With independent music publications stretched, it’s harder than ever for the upcoming musician to get heard; what can you do to increase your exposure ahead of your next release?
You won’t get far into any advice forum, roundtable discussion, or think-piece on coming up in music without encountering a central premise in modern music: if you’re not online, you won’t succeed. This applies multiply; not only do you need to have an active social media presence to grow your fanbase, but you also need to be actively participating in music media to remain relevant.
Whether producing live sessions for YouTube or behind-the-scenes vlogs for TikTok, you need to maintain a constant online presence, especially when it comes to releasing something new.
Drawing up a social media schedule and making your content/assets in advance will be a huge help in managing this. Not only will you grow your fanbase, but also increase your stature when it comes to music publications – increasing your chances of coverage.
While ‘digital’ is undoubtedly the state of things to come, and a necessary area in which to consolidate your musical presence, there remains a lot to be said for physical media and PR. While near-unfathomable levels of reach can be attained online, none of that reliably translates to more fans and more ticket/merch sales without creating a real, tangible connection to the individual first.
In this way, physical media comes into its own. Whether a well-designed release poster pasted up in your local independent venue or a quirky band-logo sticker surreptitiously snuck onto signs around your city, physical forms of media can create stronger impressions than digital presence – and in a more targeted fashion, to boot.
But all of the above needs to be in service of one central thing, above and beyond the release date of your next single: your shows.
Mechanical royalties and live performances have a symbiotic relationship with one another, where gig attendance fuels sales and streams and vice versa – if managed perfectly, that is.
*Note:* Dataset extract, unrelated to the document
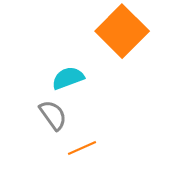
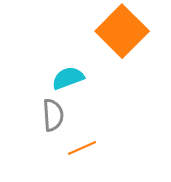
gray semicircle: rotated 32 degrees clockwise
As it happens, the live industry is the most profitable part of the music. If you hope to turn a meaningful profit from your latest release, your best bet – without a major label to back you up – is to play as many shows as you can. The sales you make at the merch table are largely free of mitigating costs, unlike streams and sales through other online platforms. You keep everything you make after-tax, meaning you get the biggest slice of the pie.
Of course, not many of us are in it for the money. Many of us are out here just to get heard, and maybe break even if we’re lucky. The industry is indeed tough at the moment, and that fact isn’t likely to change soon. But if you have the drive to keep going, you will find the people who want to hear you.